Roset, your previous comments about expensive charges for transferring monies in from foreign accounts is out of date.

Although there are a few banks that still charge, many now receive funds free of charge, and the only receipts they charge for, strangely, are cheques being paid in.

If you want somwehere greener then consider the Northern Costa Blanca, although I wasnt aware that the Alicante area was particularly barren ...... what you see from the motorway isnt particularly pretty, but away from there its not so bad


----------



## Estepona Phil (Sep 22, 2009)

If you have a year's worth of savings and are single-minded, why not? There are web businesses that you can run from anywhere if you're that way inclined. As people say though, get the language nailed the second you arrive. As Morrissey once sang, "Life is hard enough when you belong here..."


----------



## Suenneil (Feb 17, 2009)

Estepona Phil said:


> If you have a year's worth of savings and are single-minded, why not? There are web businesses that you can run from anywhere if you're that way inclined. As people say though, get the language nailed the second you arrive. As Morrissey once sang, "Life is hard enough when you belong here..."


Phil ...... 6,34 am !!!!! dont you go to bed ? or do you just get up early! ! ! ! ! ! !


----------



## Hombre (Sep 10, 2009)

Suenneil said:


> Phil ...... 6,34 am !!!!! dont you go to bed ? or do you just get up early! ! ! ! ! ! !


I have the same problem, can't sleep more than 6 hours a night. If I go to bed at midnight...like last night, then I'm up at 6am. Go at 1am...up at 7am. It's a curse. I go to bed and all the neighbours are asleep. I get up and they are still asleep !!!!:confused2:


----------



## Suenneil (Feb 17, 2009)

Hombre said:


> I have the same problem, can't sleep more than 6 hours a night. If I go to bed at midnight...like last night, then I'm up at 6am. Go at 1am...up at 7am. It's a curse. I go to bed and all the neighbours are asleep. I get up and they are still asleep !!!!:confused2:


If its a curse - and it involves nightime .... maybe youre a werewolf ??? that would explain a lot!

Poor Mrs Hombre!

Sue


----------



## Hombre (Sep 10, 2009)

Suenneil said:


> If its a curse - and it involves nightime .... maybe youre a werewolf ??? that would explain a lot!
> 
> Poor Mrs Hombre!

§ DATA UNDER STUDY

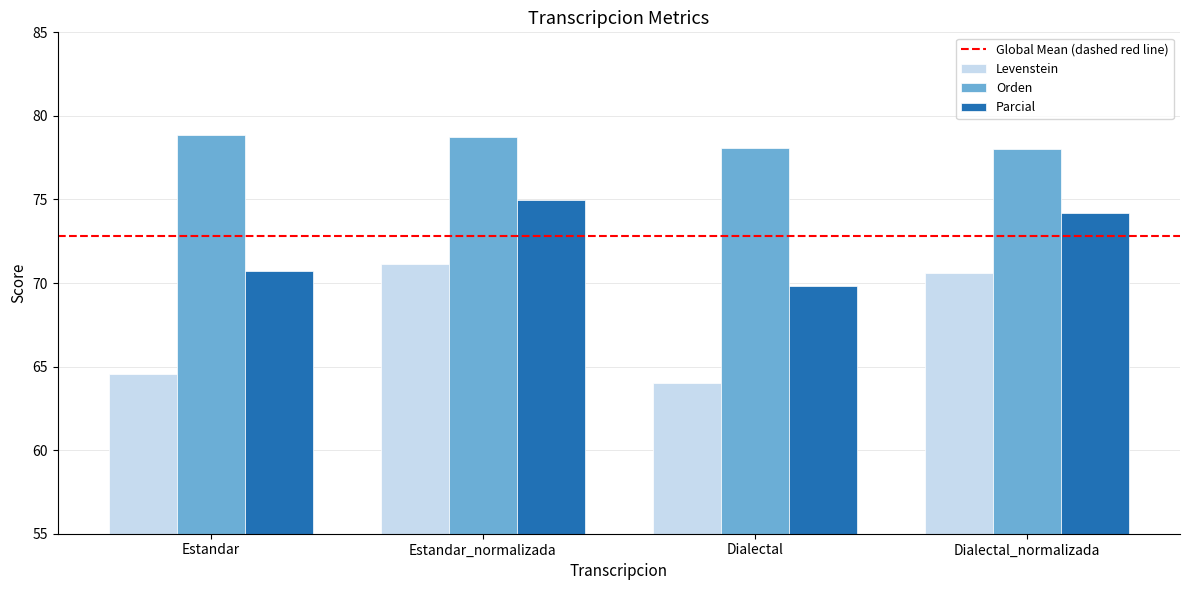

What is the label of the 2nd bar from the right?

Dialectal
* * *
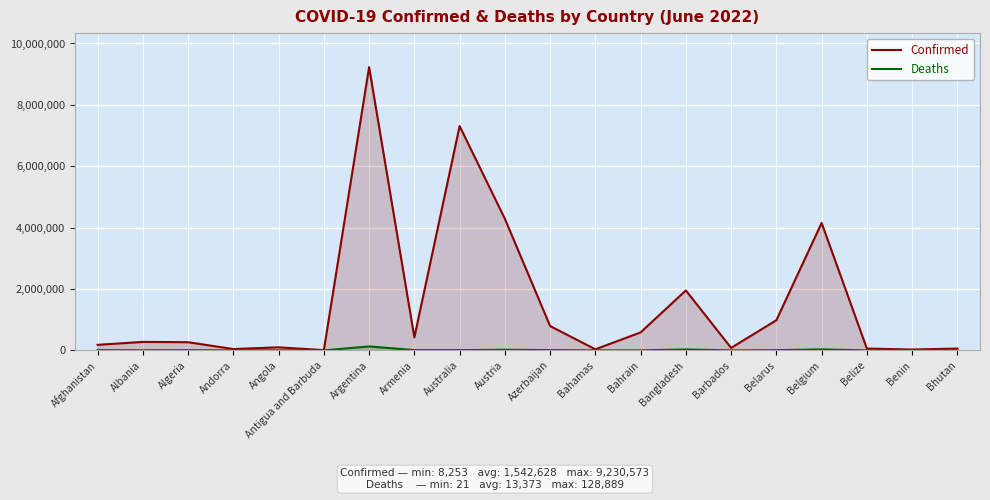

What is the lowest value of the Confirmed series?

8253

§ WRITTEN TASK 1
Return everything in the forum thread from "Roset, your previous" down to "(Sep 22, 2009)".
§ WRITTEN TASK 2
Translate this sentence from the forum thread into Spanish: "There are web businesses that you can run from anywhere if you're that way inclined."
The data that comes after the forum thread is separate material.

§ OUTPUT 1
Roset, your previous comments about expensive charges for transferring monies in from foreign accounts is out of date.

Although there are a few banks that still charge, many now receive funds free of charge, and the only receipts they charge for, strangely, are cheques being paid in.

If you want somwehere greener then consider the Northern Costa Blanca, although I wasnt aware that the Alicante area was particularly barren ...... what you see from the motorway isnt particularly pretty, but away from there its not so bad


----------



## Estepona Phil (Sep 22, 2009)

§ OUTPUT 2
Hay negocios en internet que puedes llevar desde cualquier lugar si eso es lo tuyo.